Root to shoot ratios of the Katherine and Mt. Isa populations increased while in the Petford population they decreased under stress treat ment however, these differences were not significant. RNA sequencing and differential gene expression In total, 52 million reads were generated from 12 sam ples. Reads per sample ranged from two to nine million with an average of 4 million reads per sample. Reads from high throughput sequencing were analysed with TopHat package to develop gene models. Reference guided mapping was used to predict gene models by mapping the reads against the E. grandis reference gen ome sequence without using E. grandis annotations. By using the coordinates from Inhibitors,Modulators,Libraries the predicted gene models we identified the E. grandis genes mapping to the pre dicted gene regions E. Camaldulensis.

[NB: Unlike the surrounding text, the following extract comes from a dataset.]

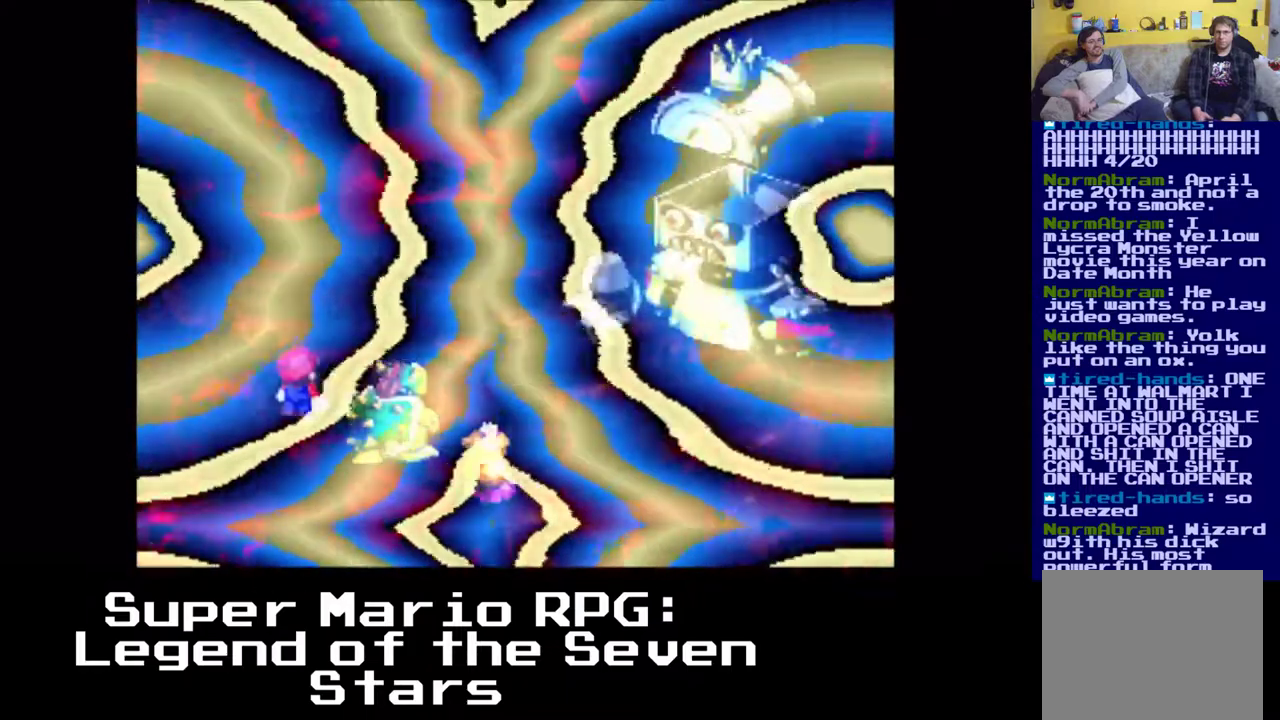
{"buttons": [], "events": []}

While several of the predicted gene models map to E. grandis gene mod els there were however several predicted gene models E. Camaldulensis that did not map to E. grandis gene mod els. We used E. grandis Inhibitors,Modulators,Libraries gene names wherever the pre dicted models mapped to the E. grandis models. Where there are no E. grandis annotations mapping to the pre dicted gene models we used the gene names with a CUFF prefix. The coordinates of these genes are pre sented in Additional file 2. Reference guided transcriptome mapping Reads from all the 12 libraries Entinostat were mapped against the Eucalyptus reference genome sequence to generate gene annotations using the TopHat and Cufflinks packages. A total of 32,474 transcripts were predicted including a large number of alternatively spliced transcripts.

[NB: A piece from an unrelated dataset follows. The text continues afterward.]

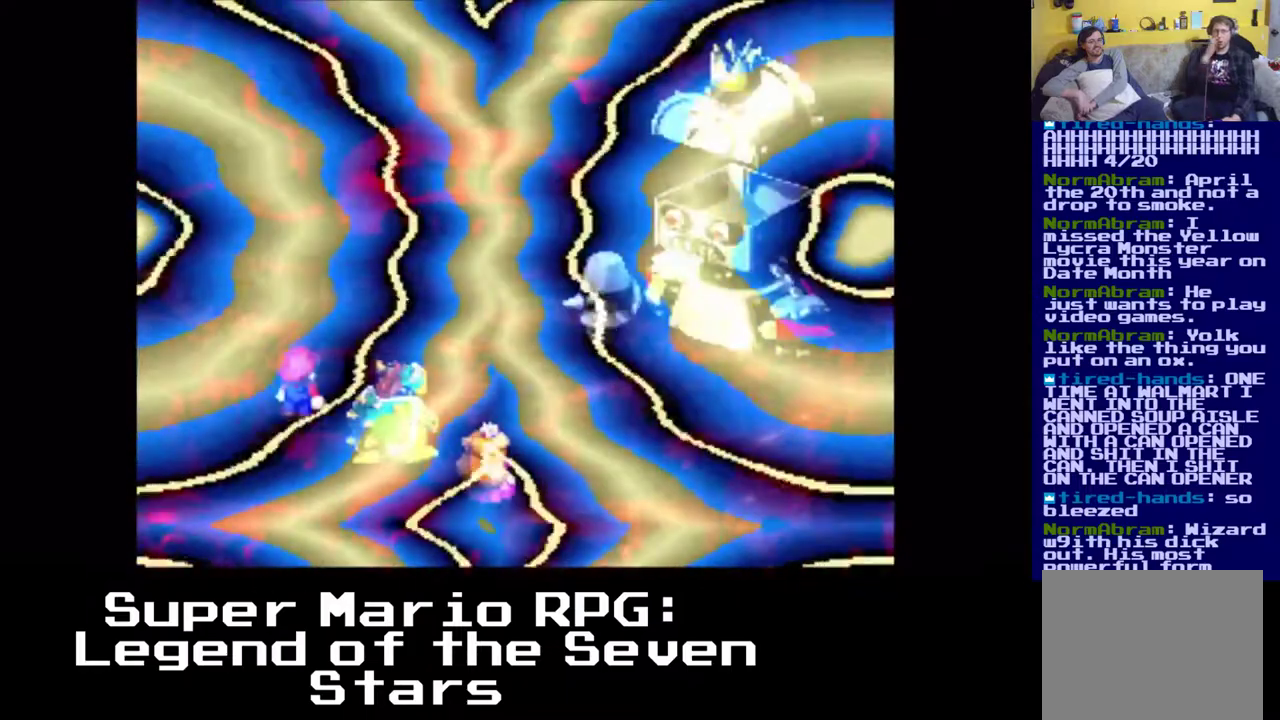
{"buttons": ["B"], "events": [[50, "B", "down"], [433, "B", "up"], [500, "B", "down"]]}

The identity of the transcripts was investigated by BLAST searches against the Arabidopsis protein database. This analysis revealed 15,538 unique genes from the total transcripts. Read counts mapping to the gene annota tions generated by reference guided transcriptome map ping were used for testing differential expression of the genes between control Inhibitors,Modulators,Libraries and stress treatments using the edgeR package. Before testing for differential expression, diagnostic tests were performed to test the consistency of the data between the populations. A high correlation was observed in gene expression between the three populations from a given treatment as measured by the read counts. The Pearsons correlation coefficient between the read counts of the three populations before stress treatment ranged from 0.
94 to 0. 99 and the correlation coefficient between the three populations of control plants at the end of the experiment ranged from 0. 93 to 0. 95. Similarly in the stress treatment the correlation coefficients between the populations ranged from 0. 94 to 0. 97. This is further reflected in Inhibitors,Modulators,Libraries clustering analysis. Multi dimensional scal ing plot of the count data clearly separated the 12 libraries into three groups. The six libraries from the three populations before treatment were clustered together.